Meilleure interprétation masculine au Festival international du film arabe d’Oran 2000; meilleur second rôle masculin aux Journées cinématographiques de Carthage pour son rôle dans le film Noce d’été de Mokhtar Laajimi 2004; prix du meilleur réalisateur au Festival des radios et télévisions arabes pour «La cité du Savoir» 2010; prix du meilleur acteur au Festival du film arabe d’Oran, 2013.
Un pur produit tunisien, Fathi al Haddaoui est passé par le théâtre scolaire et le théâtre amateur ; et avant même de rejoindre l’Isad pour y parfaire sa formation, a pu se frayer un chemin parmi les acteurs de théâtre et de cinéma.Il a fait partie de la plupart des événements qui ont marqué la vie théâtrale, durant les années 80. Qui peut oublier, par exemple, ses prestations dans : Doulab 1982 et de Mawal 1984, de Habib Chebil (Théâtre Triangulaire) ; dans Arab (Nouveau Théâtre 1987) Al Aouada (Nouveau Théâtre & T. National, 1989) de F. Jaibi et F. Jaziri?Il a réussi à bâtir une carrière artistique que de rares personnes de sa génération ont pu avoir.

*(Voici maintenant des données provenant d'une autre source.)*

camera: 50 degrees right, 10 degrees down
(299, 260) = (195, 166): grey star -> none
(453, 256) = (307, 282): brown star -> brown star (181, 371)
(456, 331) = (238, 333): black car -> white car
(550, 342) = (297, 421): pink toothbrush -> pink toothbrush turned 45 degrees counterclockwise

Et il a cherché, surtout, à la maîtriser, et à l’orienter vers des horizons prometteurs et gratifiants. Son choix de s’éloigner du théâtre et de se consacrer au cinéma et à la télé n’est pas dû, seulement, aux avantages matériels évidents, mais aussi parce qu’il a senti qu’il n’avait plus rien à prouver au théâtre et dans les arts de la scène. Homme public, il n’a pu résister à la tentation du pouvoir. Il a accepté de faire partie du gouvernement éphémère de Habib Jomli dominé par le parti islamiste, en tant que ministre des Affaires culturelles. Et heureusement pour lui que ce gouvernement est tombé par ceux-là mêmes qui l’ont constitué car cela lui a permis de revenir au bercail et de continuer son travail d’artiste hors pair.
Sa disparition est une grande perte pour le monde du théâtre, du cinéma et de la télévision.